Bank of America also agreed to suspend the foreclosure process for eligible homeowners who are in default but wish to stay in their homes. The settlement resolves investigations into Countrywide’s lending practices by Texas, Arizona, Iowa, Ohio and Washington. The settlement also resolved lawsuits against Countrywide initiated by Illinois, California and Florida. Other states also are participating in the settlement.

Under today’s agreement, Countrywide borrowers who have been foreclosed or who are unable to afford their homes even under a modified loan arrangement will be offered soft landing payments to ease re-location to another home.

Texans who believe they may be eligible for the program should visit countrywide.com or call (800) 669-0102.

The Office of the Attorney General (OAG) continues working to protect struggling homeowners. In September 2007, Attorney General Abbott launched the Texas Residential Mortgage Fraud Task Force, which includes key state and federal regulatory and law enforcement agencies that track and prosecute mortgage fraud.

The OAG has also taken legal action against a variety of mortgage-related practices, including title scams, fraudulent refinancing ploys, and other mortgage-related fraud. In 2007, Attorney General Abbott secured $21 million in restitution for Texas homeowners who were harmed by lending giant Ameriquest Mortgage Co. The case resolved allegations that the company and its affiliates did not clearly disclose certain terms to homeowners, including unpredictable adjustable rates.
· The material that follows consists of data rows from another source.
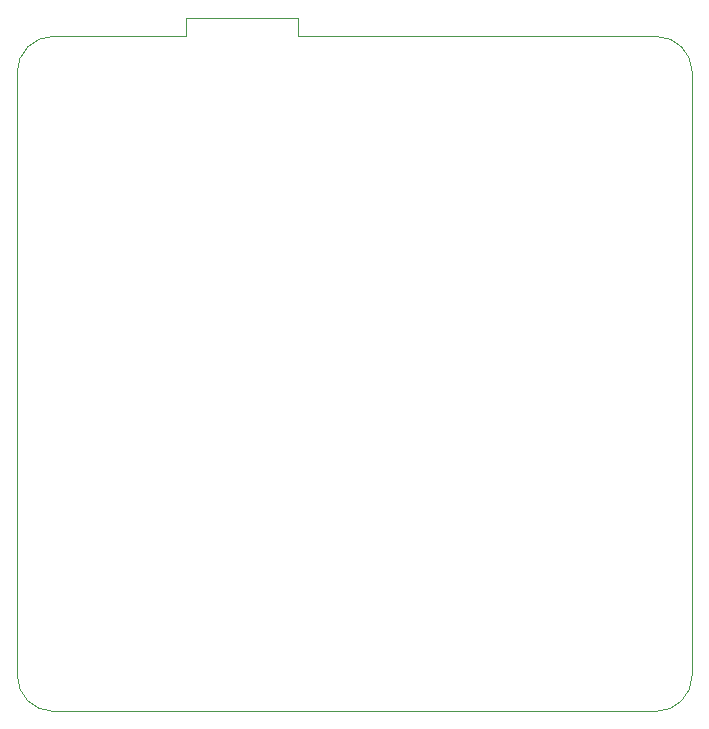
<source format=gm1>
%TF.GenerationSoftware,KiCad,Pcbnew,(6.0.1)*%
%TF.CreationDate,2022-03-07T23:29:37-05:00*%
%TF.ProjectId,Aioli,41696f6c-692e-46b6-9963-61645f706362,rev?*%
%TF.SameCoordinates,Original*%
%TF.FileFunction,Profile,NP*%
%FSLAX46Y46*%
G04 Gerber Fmt 4.6, Leading zero omitted, Abs format (unit mm)*
G04 Created by KiCad (PCBNEW (6.0.1)) date 2022-03-07 23:29:37*
%MOMM*%
%LPD*%
G01*
G04 APERTURE LIST*
%TA.AperFunction,Profile*%
%ADD10C,0.050000*%
%TD*%
G04 APERTURE END LIST*
D10*
X71437500Y-46037500D02*
X71437500Y-47625000D01*
X80962500Y-46037500D02*
X80962500Y-47625000D01*
X80168750Y-46037500D02*
X80962500Y-46037500D01*
X71437500Y-46037500D02*
X80168750Y-46037500D01*
X57150000Y-101727000D02*
X57150000Y-50673000D01*
X111252000Y-104775000D02*
X60198000Y-104775000D01*
X114300000Y-50673000D02*
X114300000Y-101727000D01*
X80962500Y-47625000D02*
X111252000Y-47625000D01*
X60198000Y-47625000D02*
X71437500Y-47625000D01*
X111252000Y-104775000D02*
G75*
G03*
X114300000Y-101727000I0J3048000D01*
G01*
X57150000Y-101727000D02*
G75*
G03*
X60198000Y-104775000I3048000J0D01*
G01*
X60198000Y-47625000D02*
G75*
G03*
X57150000Y-50673000I0J-3048000D01*
G01*
X114300000Y-50673000D02*
G75*
G03*
X111252000Y-47625000I-3048000J0D01*
G01*
M02*

</source>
In 2006, Attorney General Abbott negotiated an agreement with Green Tree Servicing L.L.C., a Minnesota-based firm that services manufactured housing debts in Texas. Under the settlement, Green Tree agreed to assist more than 1,200 Texas homeowners who may have been issued invalid titles to homes they purchased from unlicensed retailers in 2003. In a related move, the Attorney General secured an injunction and asset freeze against the unlicensed manufactured housing sellers. The OAG has also halted scams purporting to save homeowners properties from condemnation and cracked down on various title-related and refinancing scams.